Michael Gableman’s role as a legislatively-appointed special counsel has been a political embarrassment, but it should not continue as an embarrassment to the legal profession. Gableman (a lawyer and former Wisconsin Supreme Court justice) should receive discipline from Wisconsin’s Office of Lawyer Regulation for recent courtroom insults against a sitting judge and an attorney in a civil action. The Associated Press and Rich Kremer report Dane County Judge calls for disciplining Michael Gableman over ‘misogynistic comments’ (Special counsel probing 2020 election also to be fined $2K per day for not following open records law):

A Dane County judge said former Wisconsin Supreme Court Justice Michael Gableman should face disciplinary action for disrupting a hearing and making “misogynistic comments” about a fellow lawyer.

The recommendations were contained in a ruling that comes nearly a week after Gableman’s Office of Special Counsel probing 2020 election results was found in contempt for not following the state’s open records laws. 

In a scathing written ruling, Dane County Circuit Court Judge Frank Remington said Gableman’s conduct during a June 10 contempt hearing and court recess was “an affront to the judicial process” and an insult to Attorney Christa Westerberg.

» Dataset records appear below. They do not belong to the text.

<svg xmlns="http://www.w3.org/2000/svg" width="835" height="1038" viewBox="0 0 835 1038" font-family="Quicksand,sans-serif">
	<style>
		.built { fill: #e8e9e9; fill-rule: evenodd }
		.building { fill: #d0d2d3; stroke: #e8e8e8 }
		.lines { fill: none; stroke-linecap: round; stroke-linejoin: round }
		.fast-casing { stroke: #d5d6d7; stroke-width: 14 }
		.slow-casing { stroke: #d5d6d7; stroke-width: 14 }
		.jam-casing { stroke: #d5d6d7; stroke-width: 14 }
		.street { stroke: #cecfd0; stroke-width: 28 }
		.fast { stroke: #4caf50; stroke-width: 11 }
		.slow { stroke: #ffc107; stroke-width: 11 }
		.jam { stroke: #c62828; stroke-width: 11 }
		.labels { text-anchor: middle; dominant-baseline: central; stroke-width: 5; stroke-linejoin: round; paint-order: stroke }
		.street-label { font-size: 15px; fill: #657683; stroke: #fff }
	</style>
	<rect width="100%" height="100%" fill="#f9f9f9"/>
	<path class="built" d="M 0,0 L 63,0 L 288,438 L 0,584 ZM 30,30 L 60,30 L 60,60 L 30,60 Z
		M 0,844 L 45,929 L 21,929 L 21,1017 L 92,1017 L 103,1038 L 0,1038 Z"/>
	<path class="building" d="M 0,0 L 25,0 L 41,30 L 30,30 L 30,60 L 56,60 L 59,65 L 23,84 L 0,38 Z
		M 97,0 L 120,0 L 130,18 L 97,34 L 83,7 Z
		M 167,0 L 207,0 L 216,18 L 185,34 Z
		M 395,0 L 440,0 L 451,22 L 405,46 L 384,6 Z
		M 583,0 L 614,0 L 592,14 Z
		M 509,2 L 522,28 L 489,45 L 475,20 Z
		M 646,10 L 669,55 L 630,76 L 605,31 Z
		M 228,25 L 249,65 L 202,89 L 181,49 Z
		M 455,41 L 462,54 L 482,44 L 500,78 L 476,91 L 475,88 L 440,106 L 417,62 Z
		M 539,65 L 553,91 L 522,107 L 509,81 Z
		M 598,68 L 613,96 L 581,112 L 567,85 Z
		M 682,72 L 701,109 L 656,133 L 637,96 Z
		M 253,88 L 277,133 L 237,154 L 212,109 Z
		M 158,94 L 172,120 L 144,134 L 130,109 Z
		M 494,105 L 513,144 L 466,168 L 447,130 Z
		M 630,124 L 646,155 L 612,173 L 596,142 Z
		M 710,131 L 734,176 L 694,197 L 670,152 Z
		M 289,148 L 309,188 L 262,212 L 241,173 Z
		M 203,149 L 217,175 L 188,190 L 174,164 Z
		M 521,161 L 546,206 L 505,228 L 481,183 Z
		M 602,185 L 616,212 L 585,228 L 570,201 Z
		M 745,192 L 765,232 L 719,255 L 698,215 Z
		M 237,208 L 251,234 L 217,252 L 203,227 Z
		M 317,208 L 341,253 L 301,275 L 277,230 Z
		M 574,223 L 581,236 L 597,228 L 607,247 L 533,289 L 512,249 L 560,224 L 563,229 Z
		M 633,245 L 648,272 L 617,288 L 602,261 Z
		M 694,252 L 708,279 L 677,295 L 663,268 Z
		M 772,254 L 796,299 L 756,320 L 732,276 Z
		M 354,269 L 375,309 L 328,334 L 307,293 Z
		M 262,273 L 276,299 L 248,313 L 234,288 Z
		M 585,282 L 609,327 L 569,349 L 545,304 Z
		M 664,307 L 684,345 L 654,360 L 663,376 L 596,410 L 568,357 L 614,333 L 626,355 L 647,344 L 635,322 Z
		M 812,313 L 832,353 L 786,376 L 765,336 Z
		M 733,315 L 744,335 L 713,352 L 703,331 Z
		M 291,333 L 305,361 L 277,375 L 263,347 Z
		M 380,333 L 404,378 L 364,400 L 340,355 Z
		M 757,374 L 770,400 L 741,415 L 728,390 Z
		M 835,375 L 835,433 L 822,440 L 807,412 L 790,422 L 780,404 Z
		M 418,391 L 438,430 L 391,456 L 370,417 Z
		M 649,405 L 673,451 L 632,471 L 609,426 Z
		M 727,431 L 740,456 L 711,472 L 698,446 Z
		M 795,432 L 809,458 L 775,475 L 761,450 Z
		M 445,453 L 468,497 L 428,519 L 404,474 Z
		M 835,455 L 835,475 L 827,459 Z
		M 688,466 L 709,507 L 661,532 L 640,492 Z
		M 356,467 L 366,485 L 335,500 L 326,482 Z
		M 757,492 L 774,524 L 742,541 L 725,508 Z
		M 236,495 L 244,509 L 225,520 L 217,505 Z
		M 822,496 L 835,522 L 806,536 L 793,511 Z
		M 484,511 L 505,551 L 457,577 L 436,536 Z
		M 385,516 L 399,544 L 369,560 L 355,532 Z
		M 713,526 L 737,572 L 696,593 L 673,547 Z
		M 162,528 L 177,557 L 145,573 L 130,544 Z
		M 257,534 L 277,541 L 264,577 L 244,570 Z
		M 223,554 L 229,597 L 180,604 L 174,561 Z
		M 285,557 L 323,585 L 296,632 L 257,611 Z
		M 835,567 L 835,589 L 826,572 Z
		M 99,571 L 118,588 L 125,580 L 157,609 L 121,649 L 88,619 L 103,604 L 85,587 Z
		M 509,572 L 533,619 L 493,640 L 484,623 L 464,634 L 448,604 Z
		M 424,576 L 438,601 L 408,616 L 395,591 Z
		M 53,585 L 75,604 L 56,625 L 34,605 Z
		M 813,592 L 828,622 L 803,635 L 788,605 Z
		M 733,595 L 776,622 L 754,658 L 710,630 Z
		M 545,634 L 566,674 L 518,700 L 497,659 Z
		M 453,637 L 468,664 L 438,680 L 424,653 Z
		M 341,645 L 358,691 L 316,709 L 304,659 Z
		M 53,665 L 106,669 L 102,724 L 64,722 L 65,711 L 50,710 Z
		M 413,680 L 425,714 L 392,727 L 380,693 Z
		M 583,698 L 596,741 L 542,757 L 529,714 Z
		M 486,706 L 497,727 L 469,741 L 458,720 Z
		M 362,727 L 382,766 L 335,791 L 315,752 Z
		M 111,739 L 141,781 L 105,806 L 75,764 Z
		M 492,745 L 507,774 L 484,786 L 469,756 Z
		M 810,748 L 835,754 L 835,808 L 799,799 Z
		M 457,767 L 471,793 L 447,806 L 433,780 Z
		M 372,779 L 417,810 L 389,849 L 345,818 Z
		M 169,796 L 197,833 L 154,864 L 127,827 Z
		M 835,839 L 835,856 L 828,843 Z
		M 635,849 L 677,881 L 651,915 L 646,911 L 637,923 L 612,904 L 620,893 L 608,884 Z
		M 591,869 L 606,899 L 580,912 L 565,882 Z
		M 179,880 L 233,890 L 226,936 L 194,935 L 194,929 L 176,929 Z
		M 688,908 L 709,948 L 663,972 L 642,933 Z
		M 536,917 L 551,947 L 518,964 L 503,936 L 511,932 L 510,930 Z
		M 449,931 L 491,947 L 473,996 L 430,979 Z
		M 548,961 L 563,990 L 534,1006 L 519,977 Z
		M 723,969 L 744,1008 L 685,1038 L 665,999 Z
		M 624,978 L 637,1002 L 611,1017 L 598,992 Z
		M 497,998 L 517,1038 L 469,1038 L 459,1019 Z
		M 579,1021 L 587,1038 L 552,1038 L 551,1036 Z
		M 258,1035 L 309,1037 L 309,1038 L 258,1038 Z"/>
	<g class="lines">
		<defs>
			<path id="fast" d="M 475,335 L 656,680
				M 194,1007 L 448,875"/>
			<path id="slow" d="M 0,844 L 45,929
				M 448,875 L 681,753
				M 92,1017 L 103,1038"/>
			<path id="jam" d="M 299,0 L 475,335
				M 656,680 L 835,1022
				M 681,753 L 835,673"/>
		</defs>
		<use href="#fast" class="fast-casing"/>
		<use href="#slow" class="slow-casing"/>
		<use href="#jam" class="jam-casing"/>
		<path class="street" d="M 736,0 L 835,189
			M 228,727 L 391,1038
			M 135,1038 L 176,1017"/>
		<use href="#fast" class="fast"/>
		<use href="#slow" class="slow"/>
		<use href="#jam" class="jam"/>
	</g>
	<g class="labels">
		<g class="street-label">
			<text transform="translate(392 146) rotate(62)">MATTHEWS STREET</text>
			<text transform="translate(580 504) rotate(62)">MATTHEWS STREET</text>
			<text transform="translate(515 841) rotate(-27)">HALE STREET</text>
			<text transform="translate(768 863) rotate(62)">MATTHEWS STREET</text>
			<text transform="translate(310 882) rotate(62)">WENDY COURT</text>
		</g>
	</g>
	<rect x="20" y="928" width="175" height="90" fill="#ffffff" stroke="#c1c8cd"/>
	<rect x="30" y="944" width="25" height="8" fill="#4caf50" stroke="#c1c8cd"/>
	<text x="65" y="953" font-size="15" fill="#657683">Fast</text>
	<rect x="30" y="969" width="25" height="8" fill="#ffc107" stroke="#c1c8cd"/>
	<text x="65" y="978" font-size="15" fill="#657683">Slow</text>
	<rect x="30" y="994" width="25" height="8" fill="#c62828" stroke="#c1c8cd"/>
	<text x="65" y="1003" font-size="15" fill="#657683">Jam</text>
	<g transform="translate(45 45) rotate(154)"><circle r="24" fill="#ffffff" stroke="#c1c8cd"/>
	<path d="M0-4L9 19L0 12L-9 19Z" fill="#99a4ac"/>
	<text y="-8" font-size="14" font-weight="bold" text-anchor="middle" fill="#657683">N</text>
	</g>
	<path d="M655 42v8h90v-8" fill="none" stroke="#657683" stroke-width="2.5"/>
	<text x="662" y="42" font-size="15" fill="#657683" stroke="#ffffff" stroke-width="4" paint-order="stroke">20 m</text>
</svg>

Westerberg is representing liberal watchdog American Oversight in its lawsuit demanding records from the special counsel’s 2020 election investigation.

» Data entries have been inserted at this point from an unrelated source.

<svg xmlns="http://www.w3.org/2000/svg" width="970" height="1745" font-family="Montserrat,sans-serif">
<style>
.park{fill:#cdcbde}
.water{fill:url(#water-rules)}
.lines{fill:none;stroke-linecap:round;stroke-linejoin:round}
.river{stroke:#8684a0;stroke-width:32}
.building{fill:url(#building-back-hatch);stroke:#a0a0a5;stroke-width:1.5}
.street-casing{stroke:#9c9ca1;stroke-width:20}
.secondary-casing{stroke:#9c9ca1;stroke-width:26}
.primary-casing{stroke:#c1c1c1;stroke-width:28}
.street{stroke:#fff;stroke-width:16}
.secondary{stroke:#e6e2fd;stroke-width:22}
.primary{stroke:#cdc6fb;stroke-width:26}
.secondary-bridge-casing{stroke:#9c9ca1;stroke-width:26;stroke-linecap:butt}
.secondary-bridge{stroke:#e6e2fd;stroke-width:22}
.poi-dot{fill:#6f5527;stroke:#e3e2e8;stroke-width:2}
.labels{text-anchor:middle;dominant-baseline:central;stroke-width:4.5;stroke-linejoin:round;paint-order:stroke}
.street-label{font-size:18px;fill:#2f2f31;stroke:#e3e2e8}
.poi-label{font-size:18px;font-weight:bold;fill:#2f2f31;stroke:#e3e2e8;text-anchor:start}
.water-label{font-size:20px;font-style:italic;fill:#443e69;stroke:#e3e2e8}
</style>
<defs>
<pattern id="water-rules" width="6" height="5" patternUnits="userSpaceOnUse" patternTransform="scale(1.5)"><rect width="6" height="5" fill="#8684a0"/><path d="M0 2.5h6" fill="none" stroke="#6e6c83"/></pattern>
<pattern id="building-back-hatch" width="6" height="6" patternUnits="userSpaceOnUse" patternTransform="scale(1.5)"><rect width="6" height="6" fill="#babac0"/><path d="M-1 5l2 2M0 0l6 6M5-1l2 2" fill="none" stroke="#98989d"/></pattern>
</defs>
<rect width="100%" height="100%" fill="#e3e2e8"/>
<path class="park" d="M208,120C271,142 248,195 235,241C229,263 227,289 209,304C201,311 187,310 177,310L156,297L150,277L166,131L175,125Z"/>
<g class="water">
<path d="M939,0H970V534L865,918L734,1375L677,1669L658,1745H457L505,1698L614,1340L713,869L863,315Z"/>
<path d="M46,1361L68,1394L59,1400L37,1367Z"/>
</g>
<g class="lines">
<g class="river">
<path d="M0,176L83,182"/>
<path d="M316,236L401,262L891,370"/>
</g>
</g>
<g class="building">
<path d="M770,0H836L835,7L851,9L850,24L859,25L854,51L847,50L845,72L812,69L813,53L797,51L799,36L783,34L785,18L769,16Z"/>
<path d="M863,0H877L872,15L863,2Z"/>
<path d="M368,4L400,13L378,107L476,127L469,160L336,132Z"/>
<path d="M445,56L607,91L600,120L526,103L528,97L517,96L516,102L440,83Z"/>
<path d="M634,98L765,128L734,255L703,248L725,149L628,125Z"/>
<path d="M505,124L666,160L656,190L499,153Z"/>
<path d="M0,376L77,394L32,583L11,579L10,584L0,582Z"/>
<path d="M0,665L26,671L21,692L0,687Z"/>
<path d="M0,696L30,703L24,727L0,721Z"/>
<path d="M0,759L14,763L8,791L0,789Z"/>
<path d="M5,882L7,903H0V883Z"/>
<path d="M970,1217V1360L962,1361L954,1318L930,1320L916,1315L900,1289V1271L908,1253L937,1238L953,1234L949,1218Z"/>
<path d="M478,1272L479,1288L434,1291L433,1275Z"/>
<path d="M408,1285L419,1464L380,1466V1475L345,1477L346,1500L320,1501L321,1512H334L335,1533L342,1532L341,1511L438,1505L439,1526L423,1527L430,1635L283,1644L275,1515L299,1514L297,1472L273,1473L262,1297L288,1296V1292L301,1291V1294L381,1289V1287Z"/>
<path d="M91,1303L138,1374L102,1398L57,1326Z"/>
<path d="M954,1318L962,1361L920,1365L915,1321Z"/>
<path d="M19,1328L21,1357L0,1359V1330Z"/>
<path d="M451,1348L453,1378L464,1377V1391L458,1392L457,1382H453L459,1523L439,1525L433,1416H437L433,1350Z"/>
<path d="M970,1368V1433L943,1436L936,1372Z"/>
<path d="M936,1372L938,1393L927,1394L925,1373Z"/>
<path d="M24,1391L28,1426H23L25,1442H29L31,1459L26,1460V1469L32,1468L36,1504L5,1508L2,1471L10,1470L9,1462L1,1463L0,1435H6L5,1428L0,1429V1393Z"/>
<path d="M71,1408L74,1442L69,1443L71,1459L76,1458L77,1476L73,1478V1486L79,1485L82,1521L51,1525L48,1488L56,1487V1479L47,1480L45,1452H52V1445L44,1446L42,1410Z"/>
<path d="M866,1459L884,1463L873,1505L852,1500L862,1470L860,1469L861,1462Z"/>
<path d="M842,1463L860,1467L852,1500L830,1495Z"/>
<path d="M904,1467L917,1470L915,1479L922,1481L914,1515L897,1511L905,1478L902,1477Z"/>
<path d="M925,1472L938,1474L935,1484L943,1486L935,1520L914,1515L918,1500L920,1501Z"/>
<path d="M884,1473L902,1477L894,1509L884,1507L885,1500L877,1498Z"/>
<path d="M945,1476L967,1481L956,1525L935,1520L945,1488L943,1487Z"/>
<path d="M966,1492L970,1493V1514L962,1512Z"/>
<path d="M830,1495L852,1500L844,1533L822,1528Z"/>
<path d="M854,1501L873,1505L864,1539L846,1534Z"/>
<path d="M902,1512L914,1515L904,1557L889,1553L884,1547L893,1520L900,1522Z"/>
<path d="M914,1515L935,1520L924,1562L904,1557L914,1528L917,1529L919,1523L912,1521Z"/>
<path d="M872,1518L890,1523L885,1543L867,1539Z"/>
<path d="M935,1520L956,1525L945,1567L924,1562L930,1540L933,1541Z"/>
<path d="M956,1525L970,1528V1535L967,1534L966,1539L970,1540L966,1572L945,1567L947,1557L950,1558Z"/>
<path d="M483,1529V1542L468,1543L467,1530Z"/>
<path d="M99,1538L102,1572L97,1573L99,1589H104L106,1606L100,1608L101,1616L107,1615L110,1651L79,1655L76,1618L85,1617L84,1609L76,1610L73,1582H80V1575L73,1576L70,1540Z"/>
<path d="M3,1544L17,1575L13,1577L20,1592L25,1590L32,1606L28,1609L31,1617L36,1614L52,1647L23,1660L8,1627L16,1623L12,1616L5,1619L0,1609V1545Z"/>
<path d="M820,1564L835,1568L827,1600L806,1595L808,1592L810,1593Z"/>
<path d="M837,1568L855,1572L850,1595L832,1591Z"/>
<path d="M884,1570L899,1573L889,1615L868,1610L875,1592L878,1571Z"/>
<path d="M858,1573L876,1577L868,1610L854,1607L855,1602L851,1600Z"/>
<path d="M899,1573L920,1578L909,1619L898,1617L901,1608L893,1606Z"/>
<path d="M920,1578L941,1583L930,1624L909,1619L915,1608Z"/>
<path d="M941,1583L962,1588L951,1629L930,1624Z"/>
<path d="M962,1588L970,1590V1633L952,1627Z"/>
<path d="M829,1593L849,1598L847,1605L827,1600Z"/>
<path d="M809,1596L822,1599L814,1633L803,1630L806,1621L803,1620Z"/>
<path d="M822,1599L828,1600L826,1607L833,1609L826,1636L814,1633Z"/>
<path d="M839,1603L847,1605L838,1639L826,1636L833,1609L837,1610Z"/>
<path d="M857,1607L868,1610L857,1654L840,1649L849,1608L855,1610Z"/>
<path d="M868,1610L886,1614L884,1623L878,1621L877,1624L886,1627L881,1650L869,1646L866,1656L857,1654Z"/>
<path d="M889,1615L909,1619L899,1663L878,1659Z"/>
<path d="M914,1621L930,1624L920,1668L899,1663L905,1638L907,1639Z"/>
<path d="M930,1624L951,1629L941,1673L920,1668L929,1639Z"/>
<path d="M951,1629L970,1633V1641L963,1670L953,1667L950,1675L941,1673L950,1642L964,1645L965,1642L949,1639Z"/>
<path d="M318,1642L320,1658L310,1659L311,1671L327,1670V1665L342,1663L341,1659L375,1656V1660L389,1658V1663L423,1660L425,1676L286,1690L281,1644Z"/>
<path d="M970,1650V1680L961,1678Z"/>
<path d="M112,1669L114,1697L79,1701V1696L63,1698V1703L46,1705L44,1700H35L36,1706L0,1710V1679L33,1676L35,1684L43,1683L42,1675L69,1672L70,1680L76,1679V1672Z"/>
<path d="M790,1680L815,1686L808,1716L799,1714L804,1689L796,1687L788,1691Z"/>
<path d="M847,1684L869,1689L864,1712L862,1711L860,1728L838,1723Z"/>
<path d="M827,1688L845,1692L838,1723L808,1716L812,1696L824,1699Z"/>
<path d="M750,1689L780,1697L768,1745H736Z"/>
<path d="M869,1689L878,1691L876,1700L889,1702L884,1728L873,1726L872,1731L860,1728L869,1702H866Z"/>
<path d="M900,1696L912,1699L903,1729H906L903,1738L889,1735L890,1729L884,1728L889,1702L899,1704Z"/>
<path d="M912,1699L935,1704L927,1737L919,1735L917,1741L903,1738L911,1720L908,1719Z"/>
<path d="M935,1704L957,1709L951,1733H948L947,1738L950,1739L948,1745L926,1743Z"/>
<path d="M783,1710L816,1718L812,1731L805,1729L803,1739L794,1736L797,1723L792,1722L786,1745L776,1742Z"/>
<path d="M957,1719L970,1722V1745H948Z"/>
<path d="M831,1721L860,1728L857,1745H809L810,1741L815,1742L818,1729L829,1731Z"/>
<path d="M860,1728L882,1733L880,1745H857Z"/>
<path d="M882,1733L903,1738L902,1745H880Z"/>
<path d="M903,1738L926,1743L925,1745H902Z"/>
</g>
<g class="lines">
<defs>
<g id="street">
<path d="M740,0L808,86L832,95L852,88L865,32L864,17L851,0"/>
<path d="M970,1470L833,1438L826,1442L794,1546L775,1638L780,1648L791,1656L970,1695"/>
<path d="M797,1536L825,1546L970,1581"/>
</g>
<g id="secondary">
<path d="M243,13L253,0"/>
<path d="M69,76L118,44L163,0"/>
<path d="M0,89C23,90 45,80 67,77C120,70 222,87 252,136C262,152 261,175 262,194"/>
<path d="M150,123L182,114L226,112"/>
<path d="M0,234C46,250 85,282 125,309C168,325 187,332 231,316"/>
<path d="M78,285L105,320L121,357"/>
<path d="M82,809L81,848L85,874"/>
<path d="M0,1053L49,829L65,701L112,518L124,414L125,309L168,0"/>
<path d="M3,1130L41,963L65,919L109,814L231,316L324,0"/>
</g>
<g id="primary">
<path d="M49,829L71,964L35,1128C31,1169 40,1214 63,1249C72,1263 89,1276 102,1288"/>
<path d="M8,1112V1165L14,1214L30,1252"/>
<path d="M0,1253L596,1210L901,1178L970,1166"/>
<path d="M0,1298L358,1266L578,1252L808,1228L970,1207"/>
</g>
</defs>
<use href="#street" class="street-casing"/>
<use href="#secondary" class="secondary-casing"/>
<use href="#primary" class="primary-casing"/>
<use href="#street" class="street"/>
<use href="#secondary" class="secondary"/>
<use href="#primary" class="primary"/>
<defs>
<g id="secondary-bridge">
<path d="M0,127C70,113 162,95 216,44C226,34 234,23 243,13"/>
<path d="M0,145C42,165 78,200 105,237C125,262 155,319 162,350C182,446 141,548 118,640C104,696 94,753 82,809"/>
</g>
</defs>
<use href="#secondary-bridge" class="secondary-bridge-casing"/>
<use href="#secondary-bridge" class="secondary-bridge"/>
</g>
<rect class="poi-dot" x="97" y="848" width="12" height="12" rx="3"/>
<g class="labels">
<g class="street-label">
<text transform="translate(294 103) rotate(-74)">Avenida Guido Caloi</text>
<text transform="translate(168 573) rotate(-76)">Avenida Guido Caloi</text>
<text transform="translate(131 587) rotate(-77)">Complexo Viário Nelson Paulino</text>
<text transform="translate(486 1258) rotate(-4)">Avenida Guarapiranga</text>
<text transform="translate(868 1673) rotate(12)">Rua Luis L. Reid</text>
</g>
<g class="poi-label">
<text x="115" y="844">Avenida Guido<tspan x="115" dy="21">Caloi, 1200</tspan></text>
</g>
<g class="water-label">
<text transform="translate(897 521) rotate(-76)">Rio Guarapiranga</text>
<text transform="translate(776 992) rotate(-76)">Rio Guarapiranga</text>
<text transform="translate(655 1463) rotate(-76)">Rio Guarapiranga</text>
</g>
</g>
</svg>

During a June 10 court hearing in which Gableman was to answer questions about his office’s refusal to provide records to American Oversight, he refused to testify. 

Gableman then accused Remington of abandoning “his role as a neutral magistrate” and “acting as an advocate” during the hearing. Gableman was caught on a live courtroom microphone during a subsequent court recess insinuating that Westerberg could not do her job without consulting on strategy with the judge in his chambers. 

“The Court will ignore the personal insult,” Remington wrote. “However, the Court cannot ignore Gableman’s disruptive conduct and misogynistic comments about a fellow lawyer.”

See Gableman’s remarks on audio and video. Gableman (1) complains childishly about adverse rulings from the judge, (2) baselessly implies illicit conduct between judge and counsel as the cause of those adverse rulings, and (3) claims that he, Gableman, never acted improperly as a judge when, as anyone can see, he’s acting improperly as an attorney and as special counsel when he’s knowingly speaking this way on an open microphone in court.

Gableman is bound by the rules of a profession that has a duty to review and, if he is found culpable, punish him for his misconduct. The Legislature may be stuck with Gableman for eons yet to come, but the legal profession should no longer endure his breaches of professional duty.


New Arrivals at Minnesota Zoo:

Six adorable baby beavers were born at the Minnesota Zoo. The zoo says everyone is doing well and the beaver kits are expected to emerge from their enclosure in July.